Pull every "Induction" line out of the data below.

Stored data
****

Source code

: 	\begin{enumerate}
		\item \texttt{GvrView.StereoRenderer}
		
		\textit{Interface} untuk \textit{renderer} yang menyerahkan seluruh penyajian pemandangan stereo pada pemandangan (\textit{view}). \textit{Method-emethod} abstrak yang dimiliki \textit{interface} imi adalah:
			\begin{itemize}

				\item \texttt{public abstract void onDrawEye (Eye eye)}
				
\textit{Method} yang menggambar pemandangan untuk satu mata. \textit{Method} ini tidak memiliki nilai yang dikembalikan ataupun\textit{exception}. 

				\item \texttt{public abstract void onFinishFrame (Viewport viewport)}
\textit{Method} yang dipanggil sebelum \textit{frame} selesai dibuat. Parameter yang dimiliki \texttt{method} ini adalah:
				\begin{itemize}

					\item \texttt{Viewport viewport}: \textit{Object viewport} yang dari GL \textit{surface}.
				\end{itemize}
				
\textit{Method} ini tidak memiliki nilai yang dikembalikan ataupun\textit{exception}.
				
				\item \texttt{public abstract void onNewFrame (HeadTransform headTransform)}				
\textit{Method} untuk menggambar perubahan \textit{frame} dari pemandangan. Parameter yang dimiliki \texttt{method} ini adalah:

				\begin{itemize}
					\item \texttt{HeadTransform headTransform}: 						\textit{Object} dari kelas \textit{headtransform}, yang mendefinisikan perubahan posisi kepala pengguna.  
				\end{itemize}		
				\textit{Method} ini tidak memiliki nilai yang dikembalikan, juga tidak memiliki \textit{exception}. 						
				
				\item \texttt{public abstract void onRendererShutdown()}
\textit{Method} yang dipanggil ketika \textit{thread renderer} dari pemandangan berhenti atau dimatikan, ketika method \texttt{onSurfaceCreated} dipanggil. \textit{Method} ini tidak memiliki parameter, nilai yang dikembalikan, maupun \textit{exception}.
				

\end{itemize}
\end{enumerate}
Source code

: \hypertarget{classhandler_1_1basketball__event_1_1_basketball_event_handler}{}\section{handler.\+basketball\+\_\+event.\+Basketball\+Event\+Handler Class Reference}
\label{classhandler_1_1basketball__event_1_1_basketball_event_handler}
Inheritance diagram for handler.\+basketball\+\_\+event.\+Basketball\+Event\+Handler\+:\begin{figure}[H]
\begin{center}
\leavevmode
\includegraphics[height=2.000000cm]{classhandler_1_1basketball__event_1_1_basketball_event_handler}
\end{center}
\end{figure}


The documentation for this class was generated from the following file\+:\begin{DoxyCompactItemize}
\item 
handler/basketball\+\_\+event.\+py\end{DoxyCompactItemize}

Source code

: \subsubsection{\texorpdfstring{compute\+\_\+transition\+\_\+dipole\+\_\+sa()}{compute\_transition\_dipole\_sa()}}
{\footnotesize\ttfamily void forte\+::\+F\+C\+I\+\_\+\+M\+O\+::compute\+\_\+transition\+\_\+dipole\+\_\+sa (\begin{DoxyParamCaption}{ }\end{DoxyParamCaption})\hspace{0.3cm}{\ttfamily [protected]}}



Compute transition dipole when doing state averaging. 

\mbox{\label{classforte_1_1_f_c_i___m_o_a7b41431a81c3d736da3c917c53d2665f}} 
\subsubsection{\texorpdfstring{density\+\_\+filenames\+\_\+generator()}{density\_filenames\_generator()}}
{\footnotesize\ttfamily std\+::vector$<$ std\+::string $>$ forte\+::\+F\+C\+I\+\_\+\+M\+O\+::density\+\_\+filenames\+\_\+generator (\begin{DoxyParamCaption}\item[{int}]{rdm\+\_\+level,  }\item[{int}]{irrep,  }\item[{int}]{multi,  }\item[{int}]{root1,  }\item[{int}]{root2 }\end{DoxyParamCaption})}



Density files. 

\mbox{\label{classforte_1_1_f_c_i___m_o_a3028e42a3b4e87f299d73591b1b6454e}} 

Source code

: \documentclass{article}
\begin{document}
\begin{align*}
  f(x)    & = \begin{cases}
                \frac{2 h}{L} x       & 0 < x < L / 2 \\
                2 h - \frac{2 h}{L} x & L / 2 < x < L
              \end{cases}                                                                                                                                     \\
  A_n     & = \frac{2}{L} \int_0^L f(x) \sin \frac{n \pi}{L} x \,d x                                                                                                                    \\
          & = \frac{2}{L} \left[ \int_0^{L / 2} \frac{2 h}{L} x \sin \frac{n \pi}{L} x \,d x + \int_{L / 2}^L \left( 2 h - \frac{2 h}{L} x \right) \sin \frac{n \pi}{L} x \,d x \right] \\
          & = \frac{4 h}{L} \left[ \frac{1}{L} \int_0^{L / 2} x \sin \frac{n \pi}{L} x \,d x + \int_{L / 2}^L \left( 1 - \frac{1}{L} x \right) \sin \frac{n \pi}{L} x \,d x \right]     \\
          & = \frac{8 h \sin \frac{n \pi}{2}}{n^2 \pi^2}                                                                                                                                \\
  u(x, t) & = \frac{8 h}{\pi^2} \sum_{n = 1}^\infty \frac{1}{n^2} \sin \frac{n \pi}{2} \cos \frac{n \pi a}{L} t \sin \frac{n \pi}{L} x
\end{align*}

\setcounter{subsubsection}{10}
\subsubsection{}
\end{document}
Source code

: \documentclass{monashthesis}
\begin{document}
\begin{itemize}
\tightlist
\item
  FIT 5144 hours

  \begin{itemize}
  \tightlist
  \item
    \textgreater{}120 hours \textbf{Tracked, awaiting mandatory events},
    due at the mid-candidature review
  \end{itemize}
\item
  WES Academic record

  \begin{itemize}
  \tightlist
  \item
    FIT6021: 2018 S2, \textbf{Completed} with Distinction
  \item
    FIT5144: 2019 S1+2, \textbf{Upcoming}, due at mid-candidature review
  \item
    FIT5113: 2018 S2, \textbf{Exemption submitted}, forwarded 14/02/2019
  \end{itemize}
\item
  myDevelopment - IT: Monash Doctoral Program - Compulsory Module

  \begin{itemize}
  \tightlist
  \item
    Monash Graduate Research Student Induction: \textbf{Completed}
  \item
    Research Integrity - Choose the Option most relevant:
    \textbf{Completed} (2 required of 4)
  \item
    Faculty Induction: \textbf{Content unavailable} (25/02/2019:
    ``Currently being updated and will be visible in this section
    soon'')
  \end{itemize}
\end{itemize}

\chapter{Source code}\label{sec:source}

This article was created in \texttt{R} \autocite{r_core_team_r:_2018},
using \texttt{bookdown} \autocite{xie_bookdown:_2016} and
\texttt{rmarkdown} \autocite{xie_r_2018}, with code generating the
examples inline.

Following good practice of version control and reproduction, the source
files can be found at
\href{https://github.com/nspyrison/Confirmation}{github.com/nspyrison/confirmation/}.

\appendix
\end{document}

****

# [Reply to the task]
    Monash Graduate Research Student Induction: \textbf{Completed}
    Faculty Induction: \textbf{Content unavailable} (25/02/2019:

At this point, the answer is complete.